Let’s examine the 2 key categories of change that each merchant must always juggle.  First, Technology changes are inevitable.  These come in many forms and include things like new devices for shopping like mobile and tablet devices, apps vs. websites, browser support and versions, or responsive design.  These all are disruptive technology innovations that you must address if you don’t want to fall behind. 

Next, there are continuous changes in how shoppers shop online from things like new website features and user experiences to new payment methods like Apple Pay being offered or even new integrations that become expected like tax calculations. 

All of these changes are required to remain current and to provide the shopping experiences your customers expect. 

If all of that isn’t enough, each merchant must continuously test to ensure that they are maximizing conversions, minimizing bounce rates, and maximizing average order values.  This too requires speed and ease of use.  If it takes too long to setup a test, then your testing strategy is rendered inefficient, and prevents you from really testing and trying things to figure out what wins with your customers.  In this case, you will find yourself either just implementing what you think will be an improvement or not making the changes.  In either case, it’s probably hurting the ultimate success of the brand.

Now that you’ve concluded that you are falling behind, you will need to examine why you are falling behind and how to address the problem.  Re-platforming is very risky, so it is important to be very confident that changing eCommerce platforms will indeed help you catch back up and hopefully leap ahead.

Next we’ll explain some of the questions that you need to think about to determine if your eCommerce platform is the problem.

Let’s examine several questions to determine where the challenges are.
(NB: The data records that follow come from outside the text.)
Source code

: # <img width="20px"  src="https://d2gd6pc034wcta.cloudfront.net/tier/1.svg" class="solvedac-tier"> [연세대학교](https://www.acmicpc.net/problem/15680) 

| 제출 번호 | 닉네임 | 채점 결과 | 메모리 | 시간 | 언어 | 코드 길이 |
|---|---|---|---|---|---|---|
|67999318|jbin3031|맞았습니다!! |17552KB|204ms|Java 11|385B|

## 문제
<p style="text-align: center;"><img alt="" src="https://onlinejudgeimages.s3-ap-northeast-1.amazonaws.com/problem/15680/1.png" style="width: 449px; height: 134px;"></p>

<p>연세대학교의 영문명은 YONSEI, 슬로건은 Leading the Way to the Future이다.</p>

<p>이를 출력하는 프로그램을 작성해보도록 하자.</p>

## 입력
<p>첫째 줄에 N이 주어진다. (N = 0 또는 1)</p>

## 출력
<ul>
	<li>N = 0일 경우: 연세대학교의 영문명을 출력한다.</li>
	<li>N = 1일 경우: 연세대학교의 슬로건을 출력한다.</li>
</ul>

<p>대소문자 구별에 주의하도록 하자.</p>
  1. How much of what you would like to do is data driven or configurable, and doesn’t require any programming changes? The more change that can be done by more people, the faster changes will get done, and typically these types of changes are routine.
  2. What limits exist in your platform? Are there features that you want that you can’t implement?  How much independence and flexibility do you have?  Working with a platform provider that allows you to implement your unique functionality without the need for expensive customizations is ideal.  If you are getting to many “No’s” in response to your questions, then that is a red flag that it might be a time to re-platform.
  3. Who makes the changes? For example, can a member of the eCommerce team run your split tests?  If every change has to be on a development list, then by definition it will be slower than a configurable or data driven platform that allows you to make the changes yourself.  Can you make small style-sheet or layout changes, or does this require the support of the platform provider?
  4. How many times does a change to your site cause something else to break? This is a sure symptom of a website that is difficult to maintain.
  5. As a marketer, are you responsible for documenting requirements and user experiences, or do you have a technical partner that is educated on standard eCommerce shopping functionality? Ensure that your platform provider is also continuously developing the platform so that the development of new standard functionality is not the sole burden of the merchant.

If several of these concerns resonate, then you are likely a candidate for a new platform.